## Task requirements
Where in the entries below does "Einwilligung" appear? Copy every line that has it.

## Material to process

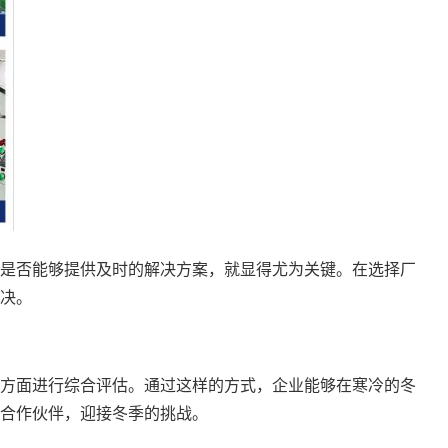
是否能够提供及时的解决方案，就显得尤为关键。在选择厂
决。
方面进行综合评估。通过这样的方式，企业能够在寒冷的冬
合作伙伴，迎接冬季的挑战。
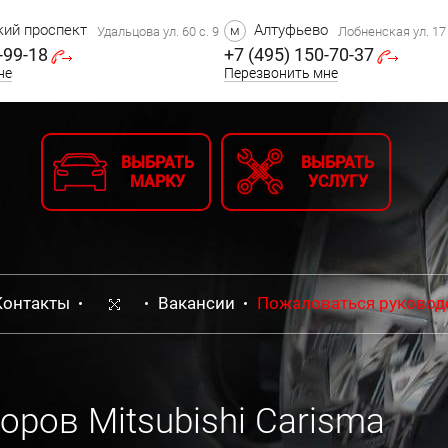
ий проспект
Алтуфьево
м
Удальцова ул. 60 с. 9
Лобненская ул. 17 
-99-18
+7 (495) 150-70-37
не
Перезвонить мне
ВЫБРАТЬ
ВЫБРАТЬ
МАРКУ
УСЛУГУ
Контакты
Вакансии
Пожаловаться руковод
ров Mitsubishi Carisma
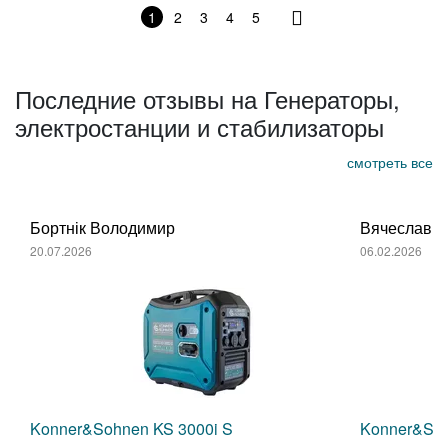
1
2
3
4
5
Последние отзывы на Генераторы,
электростанции и стабилизаторы
смотреть все
Бортнік Володимир
Вячеслав С
20.07.2026
06.02.2026
Konner&Sohnen KS 3000i S
Konner&So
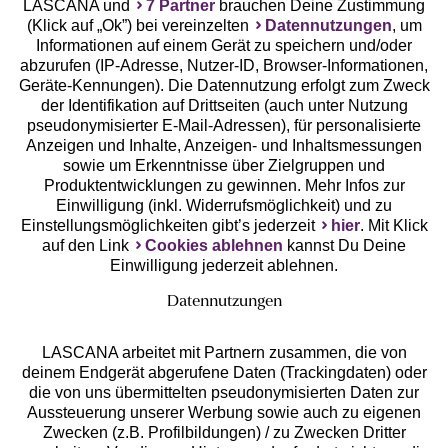
LASCANA und
7 Partner
brauchen Deine Zustimmung
(Klick auf „Ok”) bei vereinzelten
Datennutzungen
, um
Geprüfte Sicherheit
Informationen auf einem Gerät zu speichern und/oder
abzurufen (IP-Adresse, Nutzer-ID, Browser-Informationen,
Geräte-Kennungen). Die Datennutzung erfolgt zum Zweck
der Identifikation auf Drittseiten (auch unter Nutzung
pseudonymisierter E-Mail-Adressen), für personalisierte
Anzeigen und Inhalte, Anzeigen- und Inhaltsmessungen
Unsere Apps
sowie um Erkenntnisse über Zielgruppen und
Produktentwicklungen zu gewinnen. Mehr Infos zur
Einwilligung (inkl. Widerrufsmöglichkeit) und zu
Einstellungsmöglichkeiten gibt’s jederzeit
hier
. Mit Klick
auf den Link
Cookies ablehnen
kannst Du Deine
Einwilligung jederzeit ablehnen.
Datennutzungen
LASCANA arbeitet mit Partnern zusammen, die von
deinem Endgerät abgerufene Daten (Trackingdaten) oder
die von uns übermittelten pseudonymisierten Daten zur
Services
Aussteuerung unserer Werbung sowie auch zu eigenen
Zwecken (z.B. Profilbildungen) / zu Zwecken Dritter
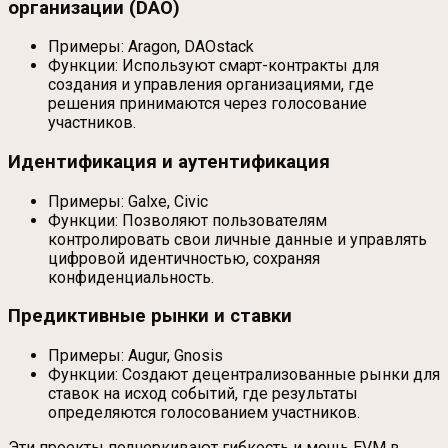
организации (DAO)
Примеры: Aragon, DAOstack
Функции: Используют смарт-контракты для
создания и управления организациями, где
решения принимаются через голосование
участников.
Идентификация и аутентификация
Примеры: Galxe, Civic
Функции: Позволяют пользователям
контролировать свои личные данные и управлять
цифровой идентичностью, сохраняя
конфиденциальность.
Предиктивные рынки и ставки
Примеры: Augur, Gnosis
Функции: Создают децентрализованные рынки для
ставок на исход событий, где результаты
определяются голосованием участников.
Эти проекты подчеркивают гибкость и мощь EVM в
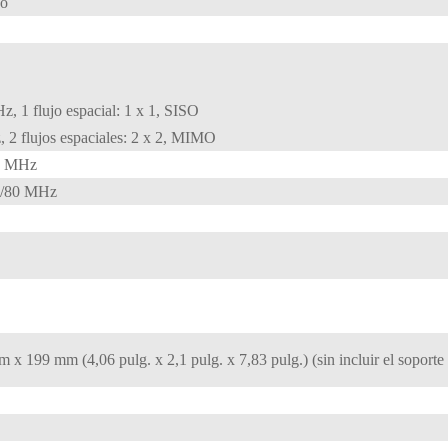
co
z, 1 flujo espacial: 1 x 1, SISO
 2 flujos espaciales: 2 x 2, MIMO
0 MHz
0/80 MHz
x 199 mm (4,06 pulg. x 2,1 pulg. x 7,83 pulg.) (sin incluir el soporte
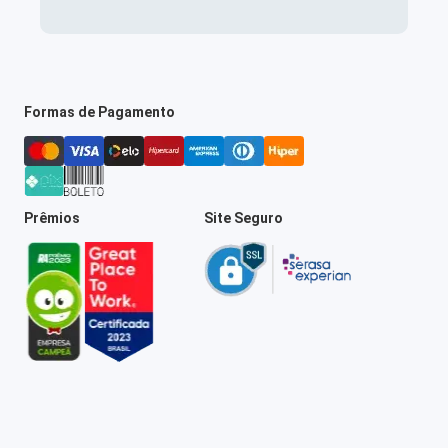
Formas de Pagamento
Prêmios
Site Seguro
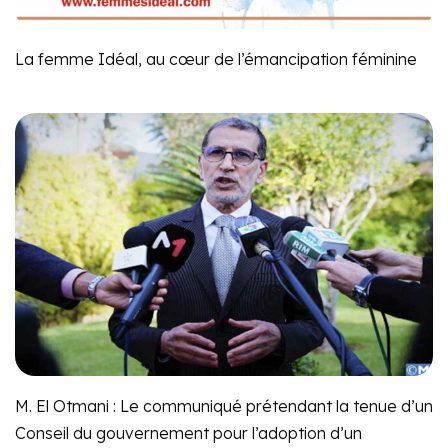
La femme Idéal, au cœur de l’émancipation féminine
M. El Otmani : Le communiqué prétendant la tenue d’un
Conseil du gouvernement pour l’adoption d’un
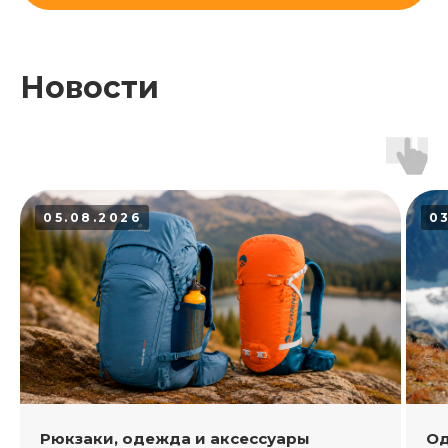
Новости
05.08.2026
0
Рюкзаки, одежда и аксессуары
Од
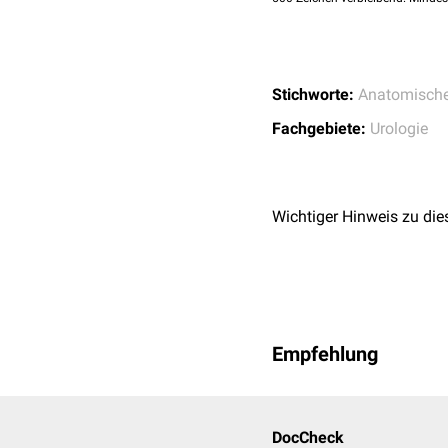
Stichworte:
Anatomische
Fachgebiete:
Urologie
Wichtiger Hinweis zu die
Empfehlung
DocCheck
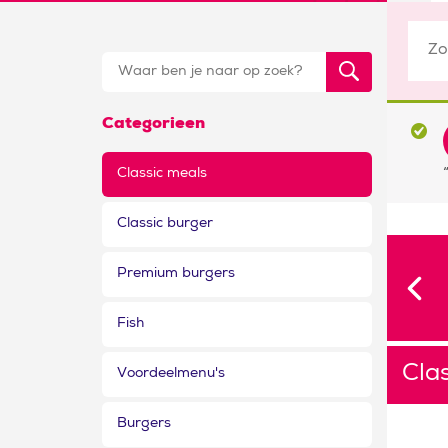
Categorieen
Classic meals
Classic burger
Premium burgers
Fish
Cla
Voordeelmenu's
Burgers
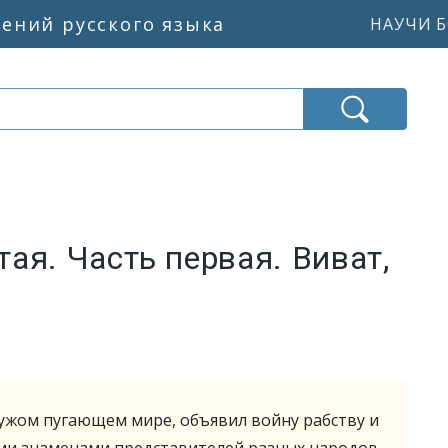
жений русского языка
НАУЧИ Б
ая. Часть первая. Виват,
ужом пугающем мире, объявил войну рабству и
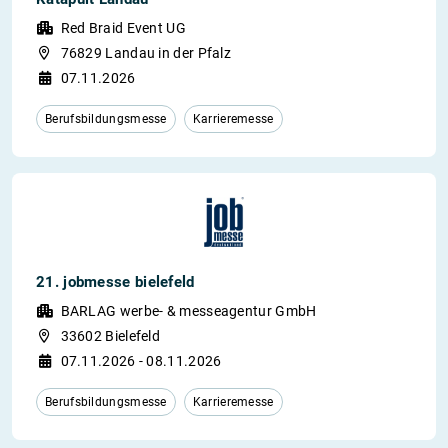
Red Braid Event UG
76829 Landau in der Pfalz
07.11.2026
Berufsbildungsmesse
Karrieremesse
21. jobmesse bielefeld
BARLAG werbe- & messeagentur GmbH
33602 Bielefeld
07.11.2026 - 08.11.2026
Berufsbildungsmesse
Karrieremesse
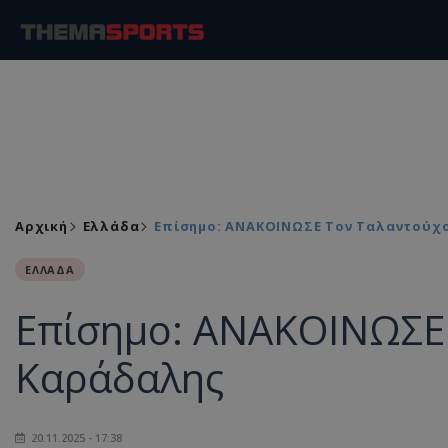
Αρχική
Ελλάδα
Επίσημο: ΑΝΑΚΟΙΝΩΣΕ Τον Ταλαντούχ
ΕΛΛΑΔΑ
Επίσημο: ΑΝΑΚΟΙΝΩΣΕ
Καράδαλης
20.11.2025 - 17:38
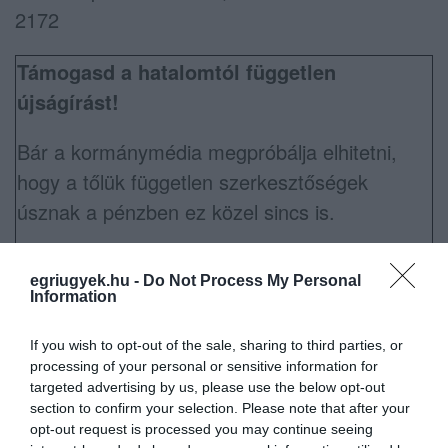
2172
Támogasd a hatalomtól független
újságírást!
Bár a kormánymédia megpróbálja elhitetni,
hogy a tőlük független szerkesztőségek
úsznak a pénzben ez közel sincs is.
Amennyiben neked is fontos, hogy sokáig
egriugyek.hu -
Do Not Process My Personal
legyen még a hatalmat ellenőrző hang, akkor
Information
támogast adománnyal a mi munkánkat is
segítő Nemzeti Újságírók Demokratikus
If you wish to opt-out of the sale, sharing to third parties, or
processing of your personal or sensitive information for
Egyesületét.
targeted advertising by us, please use the below opt-out
section to confirm your selection. Please note that after your
Adományodat ide utalhatod: 10918001-
opt-out request is processed you may continue seeing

## Solution to the exercise
Einwilligung (inkl. Widerrufsmöglichkeit) und zu
Einwilligung jederzeit ablehnen.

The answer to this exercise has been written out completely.